The Pentagon has asked for an additional 30 days to take corrective actions and make an award under the potential $10 billion Joint Enterprise Defense Infrastructure (JEDI) cloud contract.
The Department of Defense was due to issue a decision on its remand of the JEDI contract Aug. 17 but has asked to extend that to Sept. 16.
In March, after spending several months fighting a bid protest from Amazon, the DOD asked the court for 120 days to reconsider critical parts of its evaluation of the contract, which it awarded to Microsoft last October. At the conclusion of this period, the DOD will decide if the award to Microsoft was appropriate based on the corrective actions taken.

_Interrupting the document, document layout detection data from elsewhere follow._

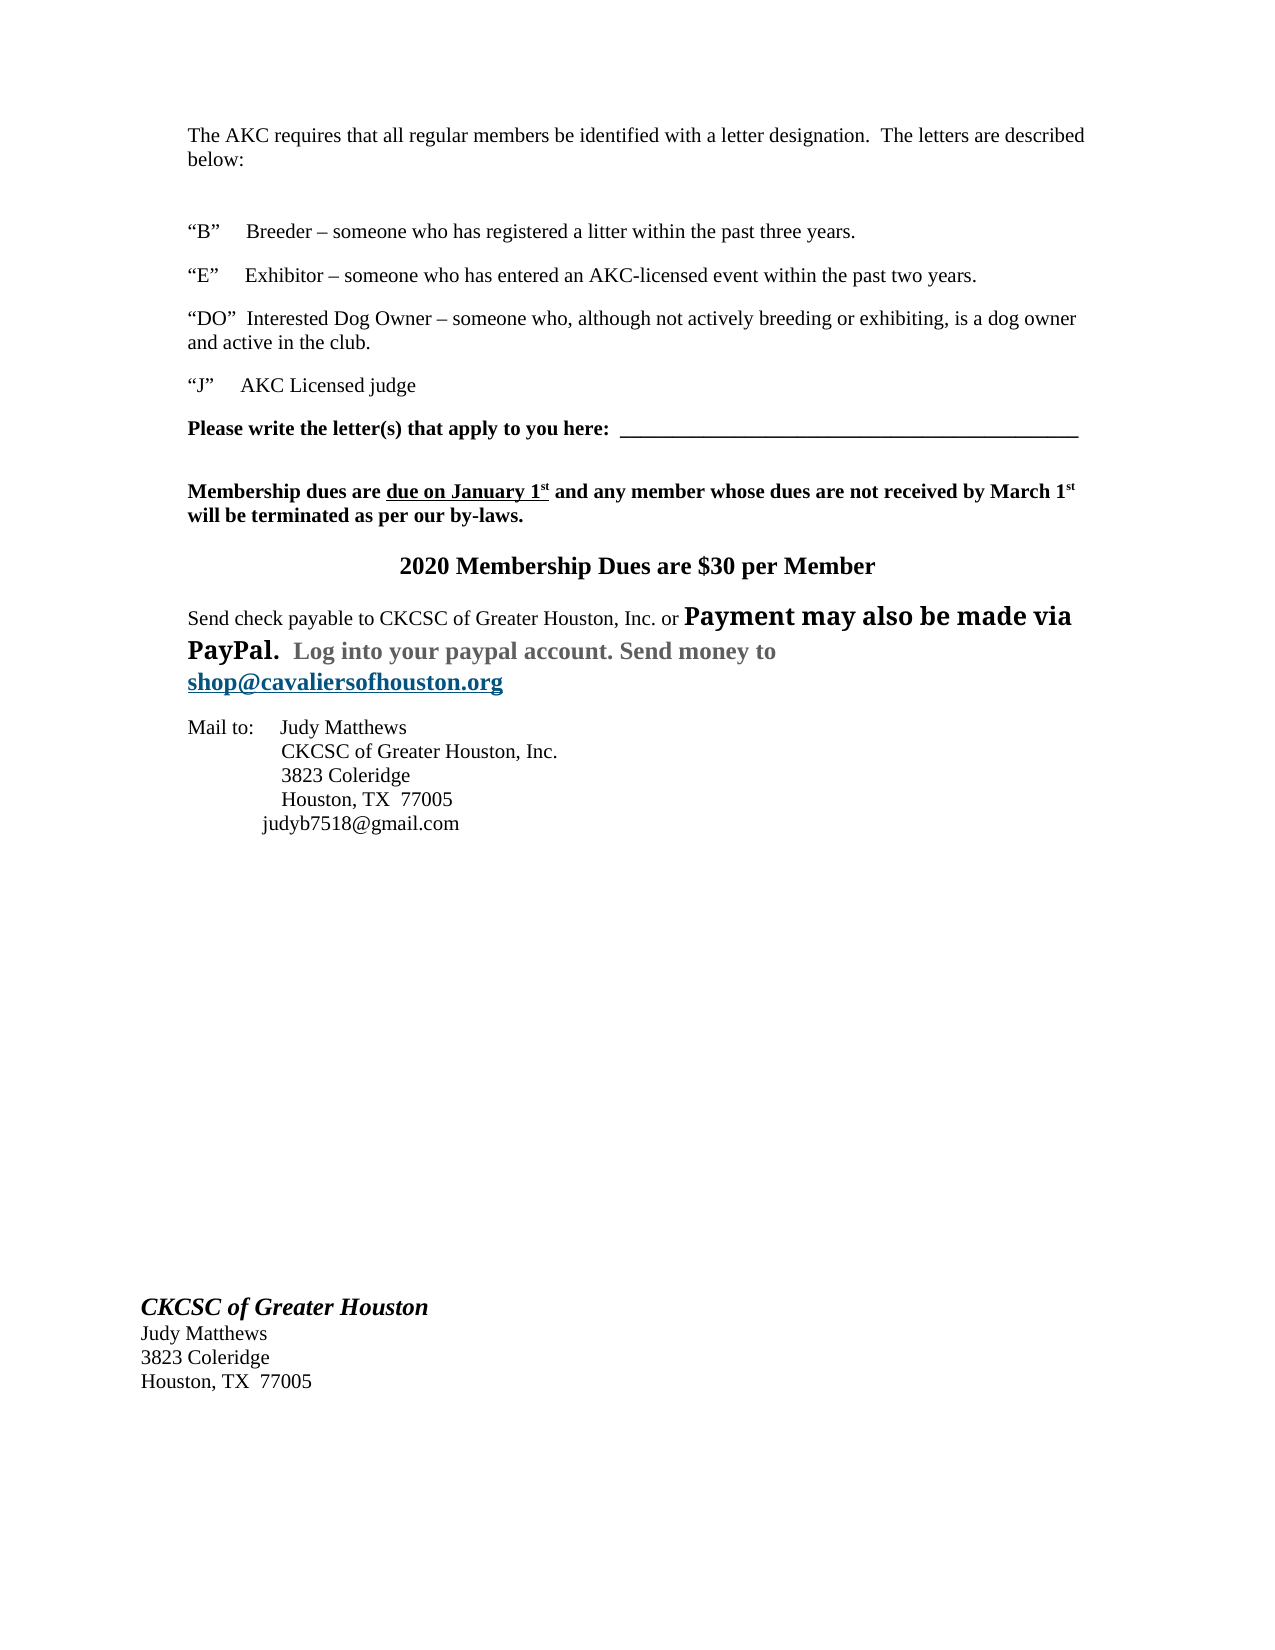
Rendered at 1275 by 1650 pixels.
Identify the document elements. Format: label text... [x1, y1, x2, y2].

text Mail to: Judy Matthews [187, 715, 1087, 739]
text Please write the letter(s) that apply to you here: ____________________________________________ [187, 416, 1087, 440]
text Judy Matthews [141, 1321, 1087, 1345]
text “B” Breeder – someone who has registered a litter within the past three years. [187, 219, 1087, 243]
text 3823 Coleridge [141, 1345, 1087, 1369]
text The AKC requires that all regular members be identified with a letter designation. The letters are described below: [187, 123, 1087, 171]
text Membership dues are due on January 1st and any member whose dues are not received by March 1st will be terminated as per our by-laws. [187, 479, 1087, 527]
text “J” AKC Licensed judge [187, 373, 1087, 397]
text Houston, TX 77005 [187, 787, 1087, 811]
text CKCSC of Greater Houston [141, 1292, 1087, 1321]
text 3823 Coleridge [187, 763, 1087, 787]
text “E” Exhibitor – someone who has entered an AKC-licensed event within the past two years. [187, 263, 1087, 287]
text Send check payable to CKCSC of Greater Houston, Inc. or Payment may also be made via PayPal. Log into your paypal account. Send money to shop@cavaliersofhouston.org [187, 599, 1087, 696]
text 2020 Membership Dues are $30 per Member [187, 551, 1087, 580]
text CKCSC of Greater Houston, Inc. [187, 739, 1087, 763]
text Houston, TX 77005 [141, 1369, 1087, 1393]
text “DO” Interested Dog Owner – someone who, although not actively breeding or exhibiting, is a dog owner and active in the club. [187, 306, 1087, 354]
text judyb7518@gmail.com [262, 811, 1087, 835]
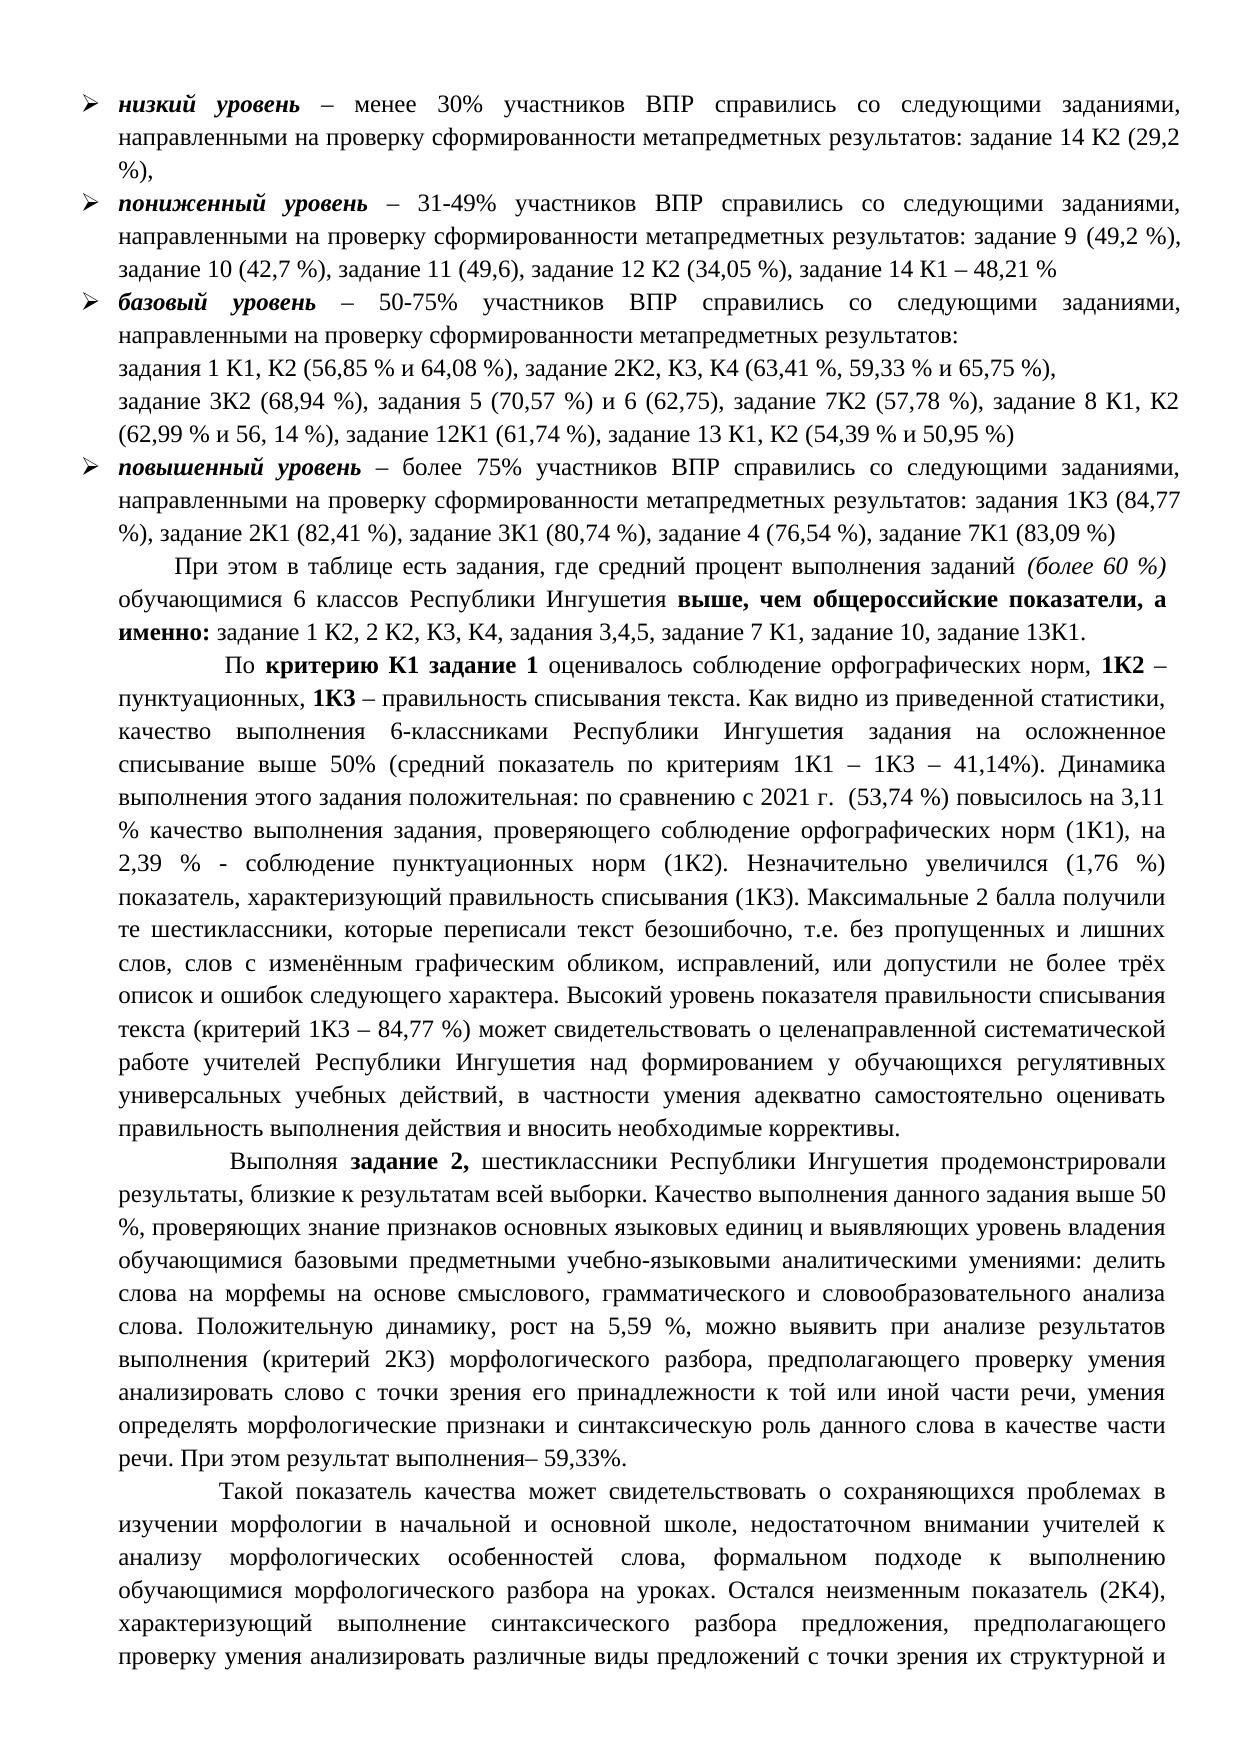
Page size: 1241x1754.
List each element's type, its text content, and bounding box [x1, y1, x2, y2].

list базовый уровень – 50-75% участников ВПР справились со следующими заданиями, направленными на проверку сформированности метапредметных результатов: [81, 287, 1181, 348]
list пониженный уровень – 31-49% участников ВПР справились со следующими заданиями, направленными на проверку сформированности метапредметных результатов: задание 9 (49,2 %), задание 10 (42,7 %), задание 11 (49,6), задание 12 К2 (34,05 %), задание 14 К1 – 48,21 % [81, 188, 1181, 282]
text задания 1 К1, К2 (56,85 % и 64,08 %), задание 2К2, К3, К4 (63,41 %, 59,33 % и 65,75 %), [118, 353, 1181, 382]
text Выполняя задание 2, шестиклассники Республики Ингушетия продемонстрировали результаты, близкие к результатам всей выборки. Качество выполнения данного задания выше 50 %, проверяющих знание признаков основных языковых единиц и выявляющих уровень владения обучающимися базовыми предметными учебно-языковыми аналитическими умениями: делить слова на морфемы на основе смыслового, грамматического и словообразовательного анализа слова. Положительную динамику, рост на 5,59 %, можно выявить при анализе результатов выполнения (критерий 2К3) морфологического разбора, предполагающего проверку умения анализировать слово с точки зрения его принадлежности к той или иной части речи, умения определять морфологические признаки и синтаксическую роль данного слова в качестве части речи. При этом результат выполнения– 59,33%. [118, 1146, 1167, 1472]
text При этом в таблице есть задания, где средний процент выполнения заданий (более 60 %) обучающимися 6 классов Республики Ингушетия выше, чем общероссийские показатели, а именно: задание 1 К2, 2 К2, К3, К4, задания 3,4,5, задание 7 К1, задание 10, задание 13К1. [118, 551, 1167, 646]
list низкий уровень – менее 30% участников ВПР справились со следующими заданиями, направленными на проверку сформированности метапредметных результатов: задание 14 К2 (29,2 %), [81, 89, 1181, 183]
list повышенный уровень – более 75% участников ВПР справились со следующими заданиями, направленными на проверку сформированности метапредметных результатов: задания 1К3 (84,77 %), задание 2К1 (82,41 %), задание 3К1 (80,74 %), задание 4 (76,54 %), задание 7К1 (83,09 %) [81, 452, 1181, 547]
text По критерию К1 задание 1 оценивалось соблюдение орфографических норм, 1К2 – пунктуационных, 1К3 – правильность списывания текста. Как видно из приведенной статистики, качество выполнения 6-классниками Республики Ингушетия задания на осложненное списывание выше 50% (средний показатель по критериям 1К1 – 1К3 – 41,14%). Динамика выполнения этого задания положительная: по сравнению с 2021 г. (53,74 %) повысилось на 3,11 % качество выполнения задания, проверяющего соблюдение орфографических норм (1К1), на 2,39 % - соблюдение пунктуационных норм (1К2). Незначительно увеличился (1,76 %) показатель, характеризующий правильность списывания (1К3). Максимальные 2 балла получили те шестиклассники, которые переписали текст безошибочно, т.е. без пропущенных и лишних слов, слов с изменённым графическим обликом, исправлений, или допустили не более трёх описок и ошибок следующего характера. Высокий уровень показателя правильности списывания текста (критерий 1К3 – 84,77 %) может свидетельствовать о целенаправленной систематической работе учителей Республики Ингушетия над формированием у обучающихся регулятивных универсальных учебных действий, в частности умения адекватно самостоятельно оценивать правильность выполнения действия и вносить необходимые коррективы. [118, 650, 1167, 1141]
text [118, 1476, 1167, 1670]
text задание 3К2 (68,94 %), задания 5 (70,57 %) и 6 (62,75), задание 7К2 (57,78 %), задание 8 К1, К2 (62,99 % и 56, 14 %), задание 12К1 (61,74 %), задание 13 К1, К2 (54,39 % и 50,95 %) [118, 386, 1181, 448]
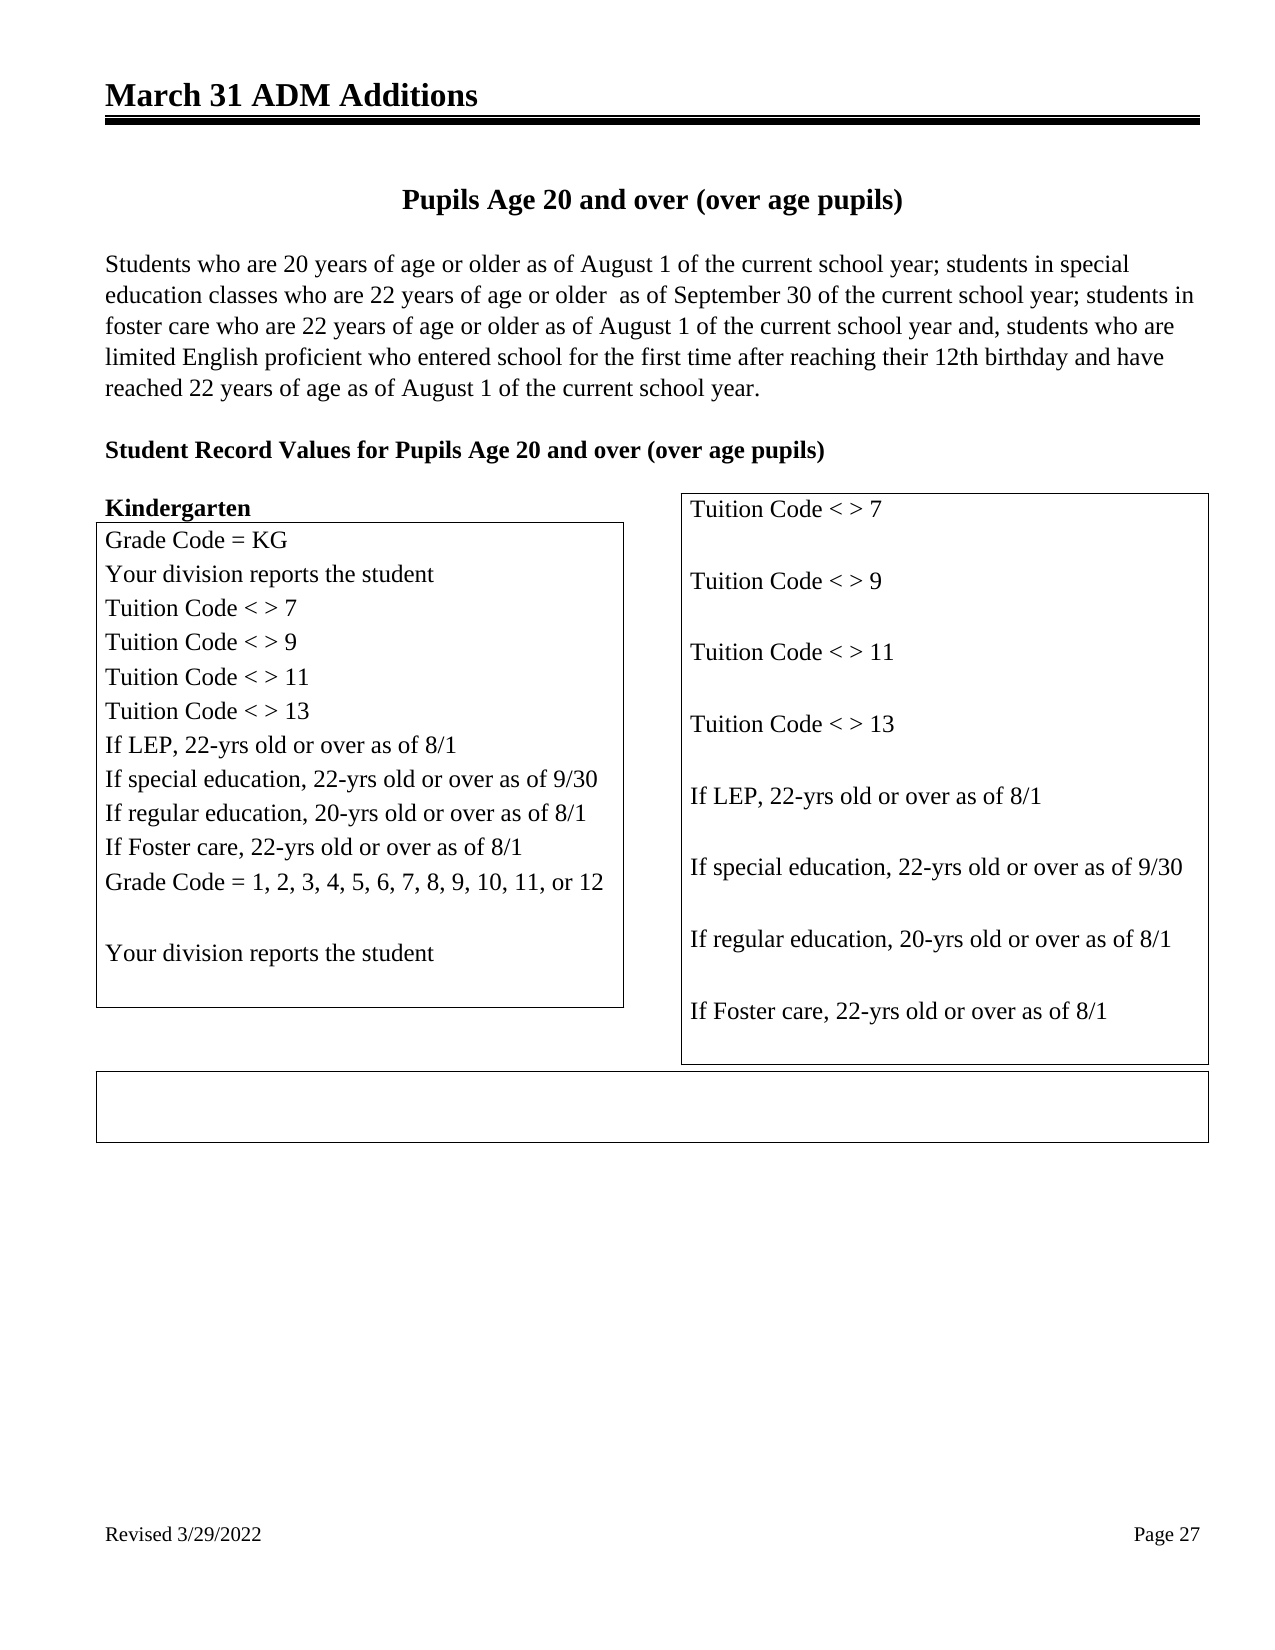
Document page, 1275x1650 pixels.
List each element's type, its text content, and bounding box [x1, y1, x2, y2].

list If special education, 22-yrs old or over as of 9/30 [682, 851, 1208, 922]
list Tuition Code < > 7 [97, 590, 623, 624]
list If special education, 22-yrs old or over as of 9/30 [97, 761, 623, 795]
subtitle Kindergarten [105, 493, 615, 522]
list Tuition Code < > 11 [97, 658, 623, 693]
list If Foster care, 22-yrs old or over as of 8/1 [682, 995, 1208, 1064]
list Your division reports the student [97, 556, 623, 590]
subtitle Pupils Age 20 and over (over age pupils) [105, 182, 1200, 249]
subtitle Student Record Values for Pupils Age 20 and over (over age pupils) [105, 436, 1200, 493]
list Tuition Code < > 9 [682, 565, 1208, 635]
list Tuition Code < > 9 [97, 624, 623, 658]
list Tuition Code < > 11 [682, 636, 1208, 707]
list Tuition Code < > 13 [97, 693, 623, 727]
list Your division reports the student [97, 937, 623, 1007]
list If regular education, 20-yrs old or over as of 8/1 [97, 795, 623, 829]
list Students who are 20 years of age or older as of August 1 of the current school year; students in special education classes who are 22 years of age or older as of September 30 of the current school year; students in foster care who are 22 years of age or older as of August 1 of the current school year and, students who are limited English proficient who entered school for the first time after reaching their 12th birthday and have reached 22 years of age as of August 1 of the current school year. [105, 249, 1200, 433]
list If LEP, 22-yrs old or over as of 8/1 [682, 780, 1208, 850]
list If Foster care, 22-yrs old or over as of 8/1 [97, 829, 623, 864]
list Tuition Code < > 7 [682, 494, 1208, 563]
list If regular education, 20-yrs old or over as of 8/1 [682, 923, 1208, 993]
list If LEP, 22-yrs old or over as of 8/1 [97, 727, 623, 761]
list Grade Code = 1, 2, 3, 4, 5, 6, 7, 8, 9, 10, 11, or 12 [97, 866, 623, 936]
list Grade Code = KG [97, 523, 623, 556]
list Tuition Code < > 13 [682, 708, 1208, 778]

It will then issue its decision to the court, reopening the protest’s proceedings, which have been put on pause during the remand.
Lawyers for the DOD said in a court filing Monday that the department “identified areas of concern” in the revised proposals from Microsoft and Amazon “resulting in multiple solicitation amendments, rounds of proposal revisions, and exchanges with the offerors” that have led it to need more time.
But, the “re-evaluation process will be complete by early September,” the DOD anticipates.
Both Amazon and Microsoft are OK with the additional time, DOD’s lawyers say.
Before this latest delay, DOD CIO Dana Deasy said in late July the department planned to re-award the JEDI contract by the end of August. For nearly three years now, the Pentagon has developed but yet to operationalize the enterprise commercial cloud program, largely because it’s been the center of constant bid protests and investigations. Deasy said last week the department’s biggest mistake with JEDI was letting the narrative around the contract get out of its control.